- Location of Fern Township, within Hubbard County, Minnesota
- Coordinates: 47°21′29″N 95°6′31″W﻿ / ﻿47.35806°N 95.10861°W
- Country: United States
- State: Minnesota
- County: Hubbard

Area
- • Total: 36.2 sq mi (93.7 km^{2})
- • Land: 35.5 sq mi (91.9 km^{2})
- • Water: 0.69 sq mi (1.8 km^{2})
- Elevation: 1,480 ft (451 m)

Population (2020)
- • Total: 285
- • Density: 8.03/sq mi (3.10/km^{2})
- Time zone: UTC-6 (Central (CST))
- • Summer (DST): UTC-5 (CDT)
- FIPS code: 27-20942
- GNIS feature ID: 0664161

= Fern Township, Hubbard County, Minnesota =

Fern Township is a township in Hubbard County, Minnesota, United States. The population was 285 at the 2020 census. Fern Township was named for Fern Smith, the daughter of Seth Smith, an early homesteader.

==Geography==
According to the United States Census Bureau, the township has a total area of 36.2 sqmi, of which 35.5 sqmi is land and 0.7 sqmi (1.88%) is water.

==Demographics==
As of the census of 2000, there were 209 people, 79 households, and 54 families residing in the township. The population density was 5.9 PD/sqmi. There were 109 housing units at an average density of 3.1 /sqmi. The racial makeup of the township was 99.04% White and 0.96% Native American.

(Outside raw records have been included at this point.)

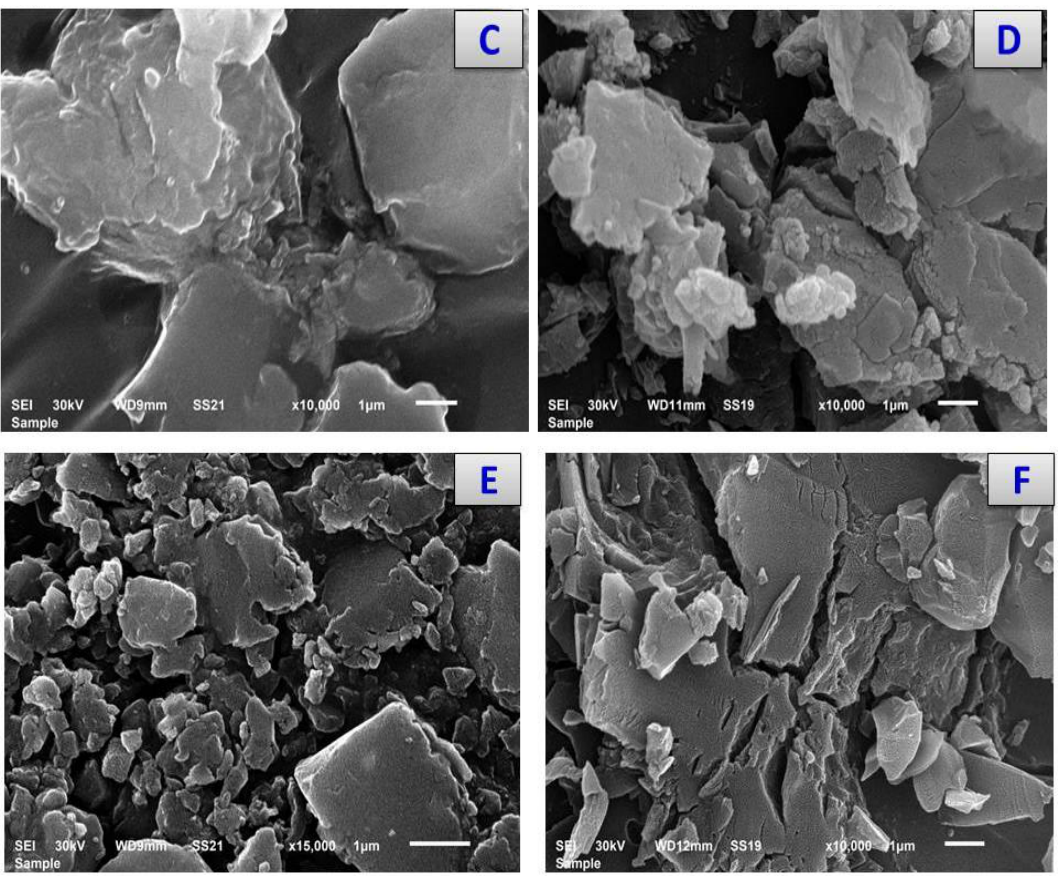
Figure 6. Scanning electron microscopy of ( A ) Cfotax, ( B ) cefotax/Ca, ( C ) cefotax/Cr, ( D ) cefotax/Cu, ( E ) cefotax/Zn, and ( F ) cefotax/Se. (1 µm).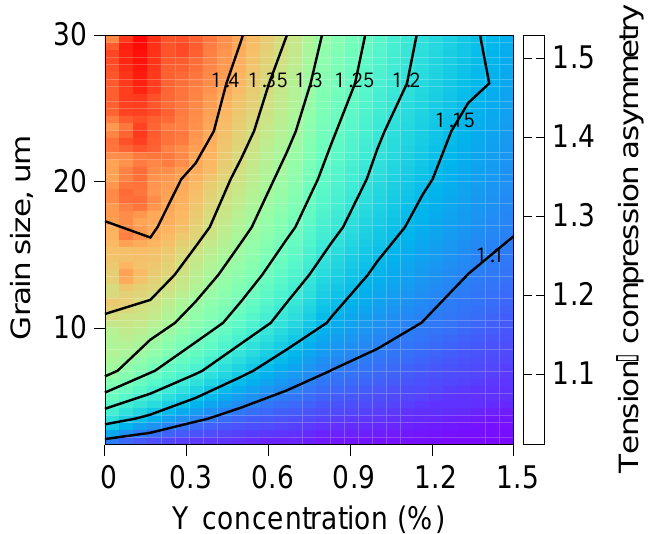
Figure 5. Distribution of rolling direction (RD) yield stress tension–compression asymmetry in the grain size and Y-content space.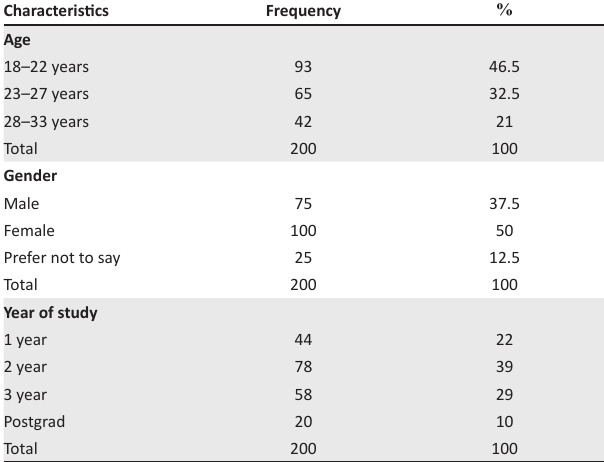
TABLE 2: Sample demographic characteristics. TABLE 1: Measurement scales and their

There were 79 households, out of which 34.2% had children under the age of 18 living with them, 58.2% were married couples living together, 7.6% had a female householder with no husband present, and 30.4% were non-families. 21.5% of all households were made up of individuals, and 5.1% had someone living alone who was 65 years of age or older. The average household size was 2.65 and the average family size was 3.20.

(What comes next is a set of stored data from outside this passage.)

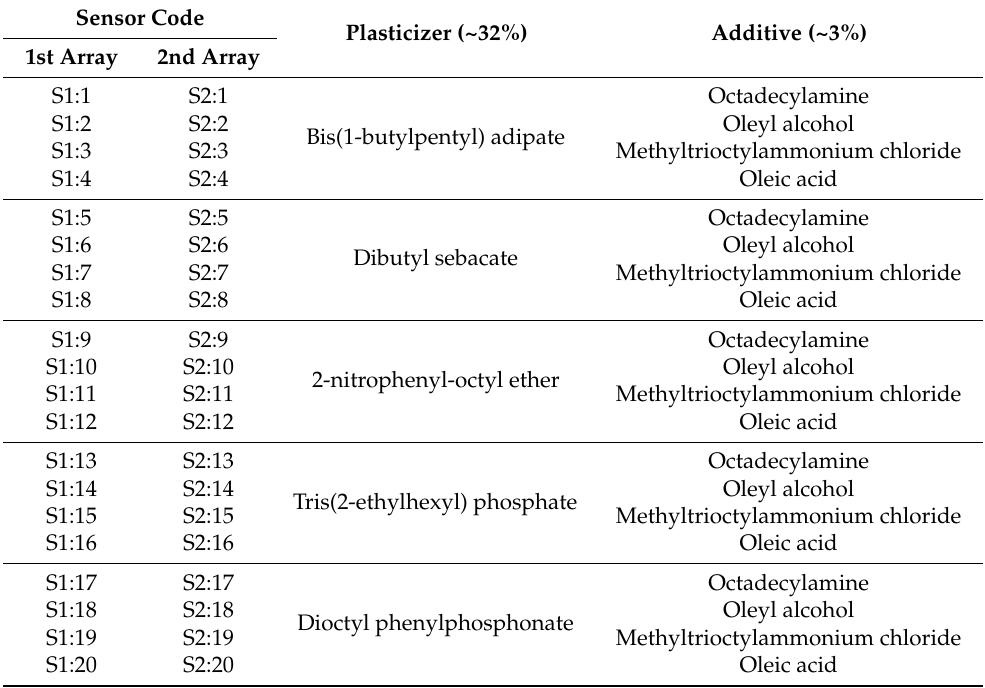
Figure 1. Lab-made E-tongue device: sensor arrays, data logger (data acquisition unit) and control software installed on a PC. Table 1. E-tongue sensor codes and related composition (%) of the respective lipid membranes (type/pair of additive and plasticizer).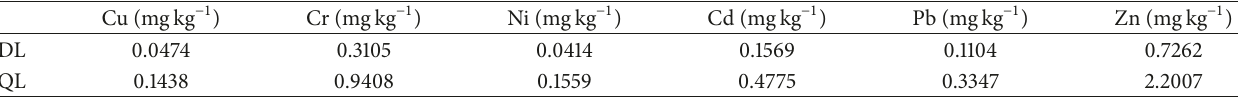
Table 1: Detection limits (DL) and limits quantification (QL) determined for elements quantified by atomic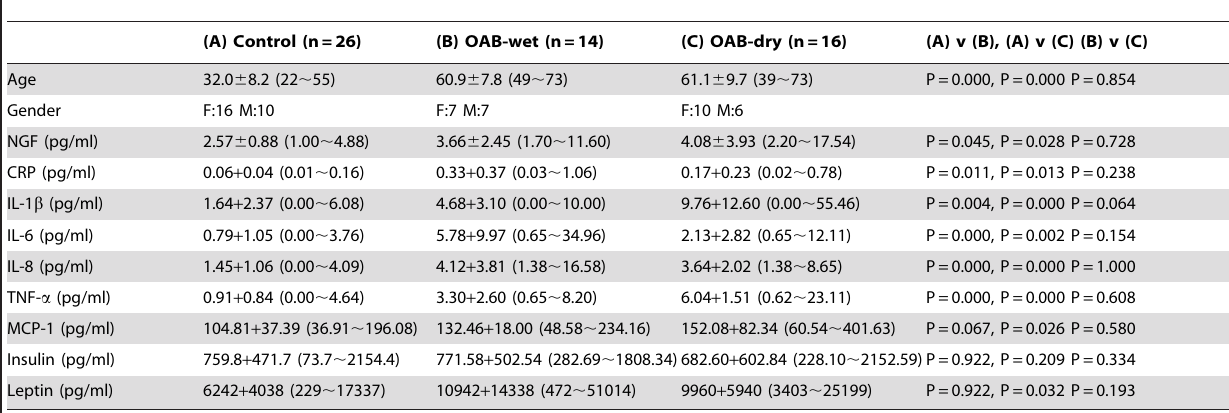
Table 1. The CRP, NGF, and adipokines expressions among the controls, OAB-dry, and OAB-wet.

In the township the population was spread out, with 26.8% under the age of 18, 9.1% from 18 to 24, 31.1% from 25 to 44, 26.3% from 45 to 64, and 6.7% who were 65 years of age or older. The median age was 38 years. For every 100 females, there were 106.9 males. For every 100 females age 18 and over, there were 104.0 males.

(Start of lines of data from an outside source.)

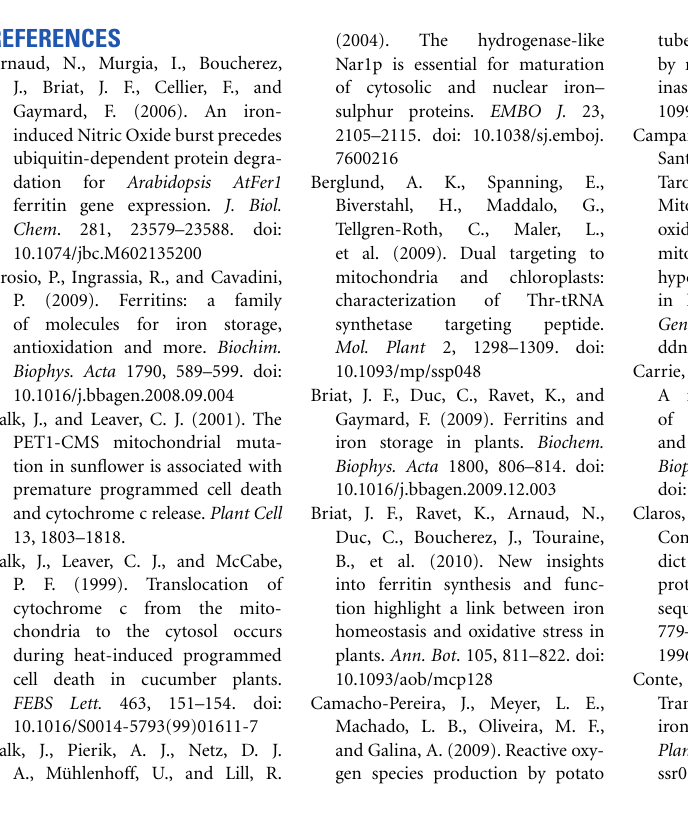
Figure S1 | Predicted coding sequence for XP004163525protein. Figure S2 | Predicted coding sequence for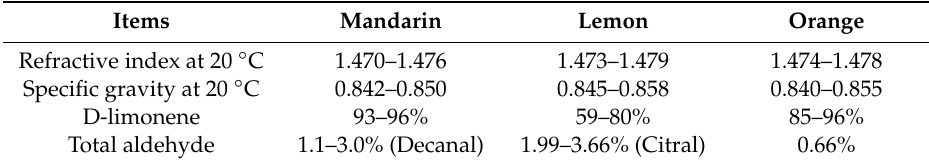
Table 1. Chemical composition of citrus essential oils.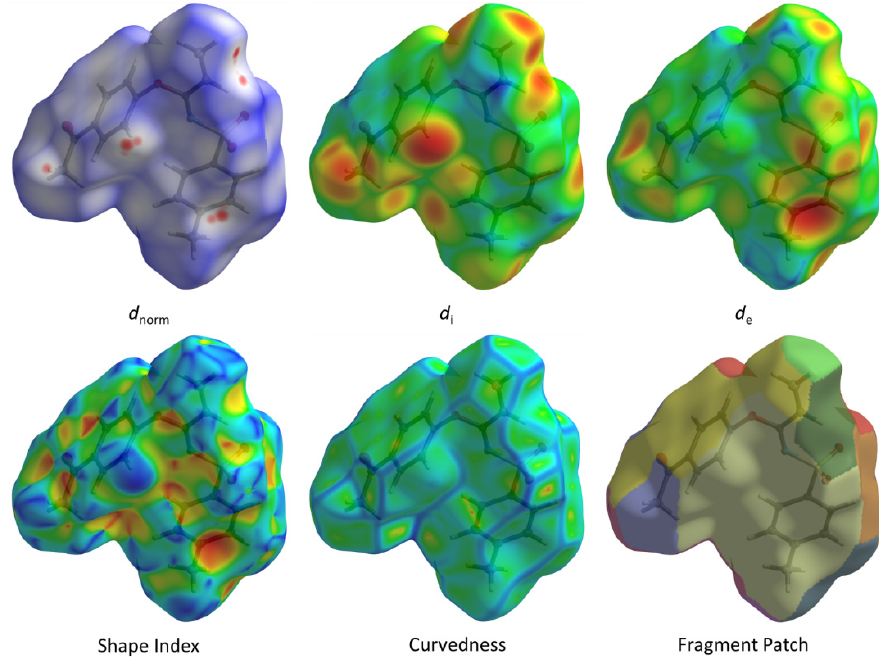
Figure 6. Hirshfeld surface for 3 with d norm , d i , d e , shape index, curvedness and fragment patch.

The median income for a household in the township was $41,000, and the median income for a family was $43,333. Males had a median income of $32,083 versus $21,406 for females. The per capita income for the township was $14,764. About 3.3% of families and 5.7% of the population were below the poverty line, including none of those under the age of eighteen or sixty five or over.